Walker asks Talgo to stay; says rail decision isn't final

Monday, November 08, 2010

From an article by Jason Stein and Tom Heldin the Milwaukee Journal Sentinel:

Madison — Governor-elect Scott Walker reached out to a Milwaukee train manufacturer Friday, seeking to keep its operations in the state long-term as he advocates for stopping a passenger rail project involving the company.

"Governor-elect Walker is reaching out to leadership at Talgo to encourage them to stay in Wisconsin," Walker spokeswoman Jill Bader said Friday.

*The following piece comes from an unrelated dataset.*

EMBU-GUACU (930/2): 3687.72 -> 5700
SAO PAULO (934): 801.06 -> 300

A spokeswoman for Talgo, the U.S. unit of the Spanish firm Patentes Talgo, said that Walker told company officials that his decision to stop a proposed Madison-to-Milwaukee passenger rail line is "not final."

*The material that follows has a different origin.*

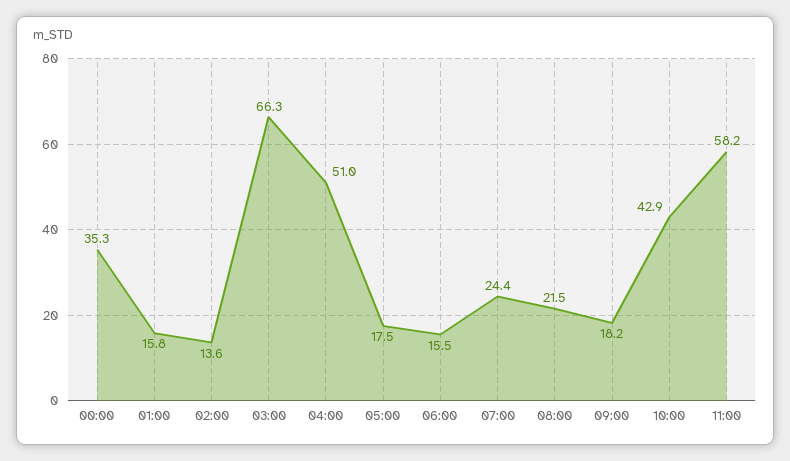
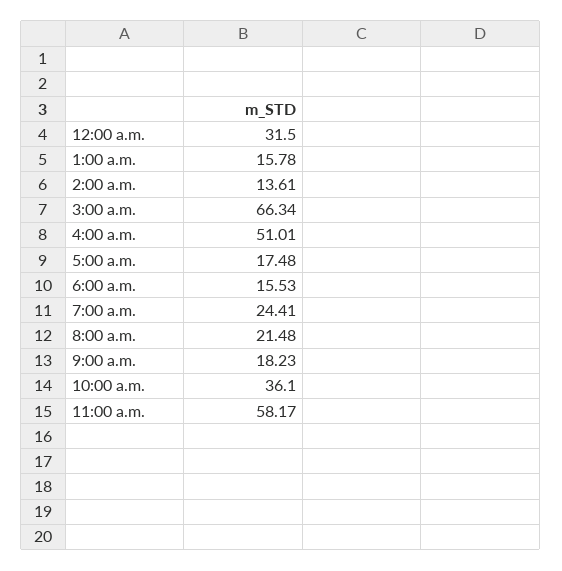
00:00: 35.3 -> 31.5
10:00: 42.9 -> 36.1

Walker, a Republican, campaigned on an unambiguous promise to end the passenger rail line, funded with $810 million in federal stimulus money, which he has called a boondoggle. Bader said Walker was not backing away from that promise.

This week, Democratic Gov. Jim Doyle, a supporter of the project, halted work on that line temporarily after Walker's election.

That has thrown some doubt over jobs at Talgo, which is building two trains for an existing Milwaukee-to-Chicago rail service and had plans to build two more for the proposed Milwaukee-to-Madison line. The company has a site at the former Tower Automotive property.

Democratic U.S. Rep. Gwen Moore said Friday during a briefing in her Milwaukee office that other states are clearly in line to take the funds if Wisconsin turns them down. A lack of public transportation is a significant cause of the high unemployment in the central city because residents there can't reach jobs in the suburbs, she said.

"Walker has a record of being anathema to public transportation," Moore said.

New York Governor-elect Andrew Cuomo made a pitch for the rail money that the governors-elect in Wisconsin and Ohio have pledged to reject. He sent a letter to U.S. Transportation Secretary Ray LaHood asking that the roughly $1.26 billion be redirected to pay for a rail project that would connect New York City, upstate New York, Toronto and Montreal.

"High-speed rail is critical to building the foundation for future economic growth, especially upstate," Cuomo said in a statement. "If these governors-elect follow through on their promises to cancel these projects, a Cuomo administration would move quickly to put the billions in rejected stimulus funding toward projects that would create thousands of good jobs for New Yorkers."